**Action item**
Show the lines below where "return" occurs.

[Stored records]

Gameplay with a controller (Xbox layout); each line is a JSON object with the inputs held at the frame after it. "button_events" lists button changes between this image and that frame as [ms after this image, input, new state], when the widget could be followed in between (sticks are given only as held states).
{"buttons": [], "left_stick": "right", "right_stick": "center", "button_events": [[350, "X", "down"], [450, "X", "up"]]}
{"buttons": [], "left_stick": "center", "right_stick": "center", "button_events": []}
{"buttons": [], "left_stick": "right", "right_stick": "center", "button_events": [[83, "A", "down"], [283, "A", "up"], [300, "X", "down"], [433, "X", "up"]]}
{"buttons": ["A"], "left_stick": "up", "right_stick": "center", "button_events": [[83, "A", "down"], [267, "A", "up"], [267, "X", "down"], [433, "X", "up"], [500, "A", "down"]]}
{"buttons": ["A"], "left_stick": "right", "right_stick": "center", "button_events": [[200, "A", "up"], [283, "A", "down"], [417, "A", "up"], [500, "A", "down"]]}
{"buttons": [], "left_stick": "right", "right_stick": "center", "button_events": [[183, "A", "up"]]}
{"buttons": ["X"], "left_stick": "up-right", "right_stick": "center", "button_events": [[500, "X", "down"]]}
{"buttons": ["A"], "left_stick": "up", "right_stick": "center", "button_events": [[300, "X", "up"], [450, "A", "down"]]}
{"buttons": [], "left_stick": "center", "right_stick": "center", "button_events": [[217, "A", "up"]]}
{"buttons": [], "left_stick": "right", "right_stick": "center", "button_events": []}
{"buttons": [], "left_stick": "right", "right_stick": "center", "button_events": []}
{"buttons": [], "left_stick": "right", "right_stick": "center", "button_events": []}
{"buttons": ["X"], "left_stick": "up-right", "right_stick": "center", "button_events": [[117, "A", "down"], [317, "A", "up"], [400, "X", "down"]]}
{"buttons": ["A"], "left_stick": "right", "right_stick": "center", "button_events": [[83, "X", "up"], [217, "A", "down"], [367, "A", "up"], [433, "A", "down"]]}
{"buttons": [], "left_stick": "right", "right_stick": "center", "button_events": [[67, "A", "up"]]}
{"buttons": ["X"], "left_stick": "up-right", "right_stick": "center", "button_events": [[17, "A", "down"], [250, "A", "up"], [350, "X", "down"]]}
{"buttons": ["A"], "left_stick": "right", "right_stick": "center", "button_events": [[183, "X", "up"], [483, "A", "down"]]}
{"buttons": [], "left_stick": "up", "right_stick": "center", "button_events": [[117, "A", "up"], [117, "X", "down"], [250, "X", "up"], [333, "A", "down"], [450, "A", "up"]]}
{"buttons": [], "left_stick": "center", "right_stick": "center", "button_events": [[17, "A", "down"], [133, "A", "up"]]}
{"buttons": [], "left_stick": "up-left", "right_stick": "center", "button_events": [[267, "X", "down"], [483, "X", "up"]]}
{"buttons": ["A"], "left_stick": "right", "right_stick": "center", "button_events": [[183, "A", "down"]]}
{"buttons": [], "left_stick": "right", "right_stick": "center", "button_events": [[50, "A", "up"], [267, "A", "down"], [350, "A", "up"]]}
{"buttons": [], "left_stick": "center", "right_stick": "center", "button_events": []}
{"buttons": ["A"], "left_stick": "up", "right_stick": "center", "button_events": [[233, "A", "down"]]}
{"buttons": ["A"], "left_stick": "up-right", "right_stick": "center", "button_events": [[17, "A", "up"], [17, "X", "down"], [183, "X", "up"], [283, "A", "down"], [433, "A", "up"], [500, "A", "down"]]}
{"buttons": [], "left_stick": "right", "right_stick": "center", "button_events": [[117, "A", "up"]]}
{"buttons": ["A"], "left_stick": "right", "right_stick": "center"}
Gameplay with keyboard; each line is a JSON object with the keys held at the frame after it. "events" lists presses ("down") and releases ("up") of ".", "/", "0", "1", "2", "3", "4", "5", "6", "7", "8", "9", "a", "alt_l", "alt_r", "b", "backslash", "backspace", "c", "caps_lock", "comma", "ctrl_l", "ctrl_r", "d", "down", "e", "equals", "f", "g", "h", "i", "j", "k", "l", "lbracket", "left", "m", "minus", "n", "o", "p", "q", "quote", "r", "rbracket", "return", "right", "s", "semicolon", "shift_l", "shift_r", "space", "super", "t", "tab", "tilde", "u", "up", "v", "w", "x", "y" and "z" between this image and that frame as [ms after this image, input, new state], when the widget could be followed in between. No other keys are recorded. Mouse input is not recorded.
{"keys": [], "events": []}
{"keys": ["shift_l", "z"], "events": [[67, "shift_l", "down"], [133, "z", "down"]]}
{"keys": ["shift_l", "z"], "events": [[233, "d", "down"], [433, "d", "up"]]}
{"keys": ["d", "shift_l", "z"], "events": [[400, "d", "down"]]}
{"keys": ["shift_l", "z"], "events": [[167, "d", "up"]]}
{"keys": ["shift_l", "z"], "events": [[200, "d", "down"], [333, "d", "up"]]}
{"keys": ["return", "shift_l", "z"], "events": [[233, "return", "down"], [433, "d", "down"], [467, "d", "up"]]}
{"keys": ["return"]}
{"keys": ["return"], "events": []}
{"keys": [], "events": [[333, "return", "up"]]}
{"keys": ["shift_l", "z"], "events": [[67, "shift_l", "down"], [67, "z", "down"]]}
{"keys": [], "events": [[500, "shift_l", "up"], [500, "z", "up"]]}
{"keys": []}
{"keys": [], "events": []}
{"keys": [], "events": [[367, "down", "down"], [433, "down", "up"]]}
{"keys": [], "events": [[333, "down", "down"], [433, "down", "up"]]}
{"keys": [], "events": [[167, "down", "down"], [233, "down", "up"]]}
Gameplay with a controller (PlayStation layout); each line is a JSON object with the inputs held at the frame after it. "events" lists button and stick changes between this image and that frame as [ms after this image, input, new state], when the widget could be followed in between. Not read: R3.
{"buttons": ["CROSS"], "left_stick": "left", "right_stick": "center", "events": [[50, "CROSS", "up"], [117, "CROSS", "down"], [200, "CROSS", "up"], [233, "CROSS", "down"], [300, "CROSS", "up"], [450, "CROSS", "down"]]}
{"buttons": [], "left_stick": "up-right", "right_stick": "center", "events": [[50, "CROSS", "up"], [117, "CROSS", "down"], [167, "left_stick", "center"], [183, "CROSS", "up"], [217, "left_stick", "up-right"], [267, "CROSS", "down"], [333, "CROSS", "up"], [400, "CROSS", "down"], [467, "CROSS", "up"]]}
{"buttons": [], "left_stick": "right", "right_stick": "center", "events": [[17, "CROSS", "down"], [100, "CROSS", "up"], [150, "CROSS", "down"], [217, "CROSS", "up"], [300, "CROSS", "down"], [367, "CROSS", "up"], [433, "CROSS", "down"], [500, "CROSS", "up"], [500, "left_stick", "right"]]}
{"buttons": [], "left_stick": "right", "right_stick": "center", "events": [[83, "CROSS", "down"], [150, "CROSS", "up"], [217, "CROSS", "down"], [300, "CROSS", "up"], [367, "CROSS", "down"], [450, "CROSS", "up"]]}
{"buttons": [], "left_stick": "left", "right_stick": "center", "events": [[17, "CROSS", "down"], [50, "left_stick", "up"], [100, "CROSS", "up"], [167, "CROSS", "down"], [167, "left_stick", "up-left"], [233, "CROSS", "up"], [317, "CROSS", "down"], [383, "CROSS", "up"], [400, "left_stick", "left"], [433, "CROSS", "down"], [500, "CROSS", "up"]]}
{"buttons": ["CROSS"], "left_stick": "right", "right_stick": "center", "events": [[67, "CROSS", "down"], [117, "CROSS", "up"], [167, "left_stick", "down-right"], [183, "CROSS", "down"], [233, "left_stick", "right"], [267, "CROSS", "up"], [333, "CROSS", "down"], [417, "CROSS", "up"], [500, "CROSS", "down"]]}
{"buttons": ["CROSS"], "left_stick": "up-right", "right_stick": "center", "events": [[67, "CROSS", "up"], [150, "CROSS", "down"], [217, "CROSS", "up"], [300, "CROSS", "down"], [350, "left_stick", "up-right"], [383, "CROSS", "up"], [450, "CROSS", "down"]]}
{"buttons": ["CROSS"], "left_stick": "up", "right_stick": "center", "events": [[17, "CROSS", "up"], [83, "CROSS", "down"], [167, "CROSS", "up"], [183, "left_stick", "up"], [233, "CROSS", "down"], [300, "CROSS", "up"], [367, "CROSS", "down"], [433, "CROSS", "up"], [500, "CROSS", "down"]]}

**Solution to this exercise**
Gameplay with keyboard; each line is a JSON object with the keys held at the frame after it. "events" lists presses ("down") and releases ("up") of ".", "/", "0", "1", "2", "3", "4", "5", "6", "7", "8", "9", "a", "alt_l", "alt_r", "b", "backslash", "backspace", "c", "caps_lock", "comma", "ctrl_l", "ctrl_r", "d", "down", "e", "equals", "f", "g", "h", "i", "j", "k", "l", "lbracket", "left", "m", "minus", "n", "o", "p", "q", "quote", "r", "rbracket", "return", "right", "s", "semicolon", "shift_l", "shift_r", "space", "super", "t", "tab", "tilde", "u", "up", "v", "w", "x", "y" and "z" between this image and that frame as [ms after this image, input, new state], when the widget could be followed in between. No other keys are recorded. Mouse input is not recorded.
{"keys": ["return", "shift_l", "z"], "events": [[233, "return", "down"], [433, "d", "down"], [467, "d", "up"]]}
{"keys": ["return"]}
{"keys": ["return"], "events": []}
{"keys": [], "events": [[333, "return", "up"]]}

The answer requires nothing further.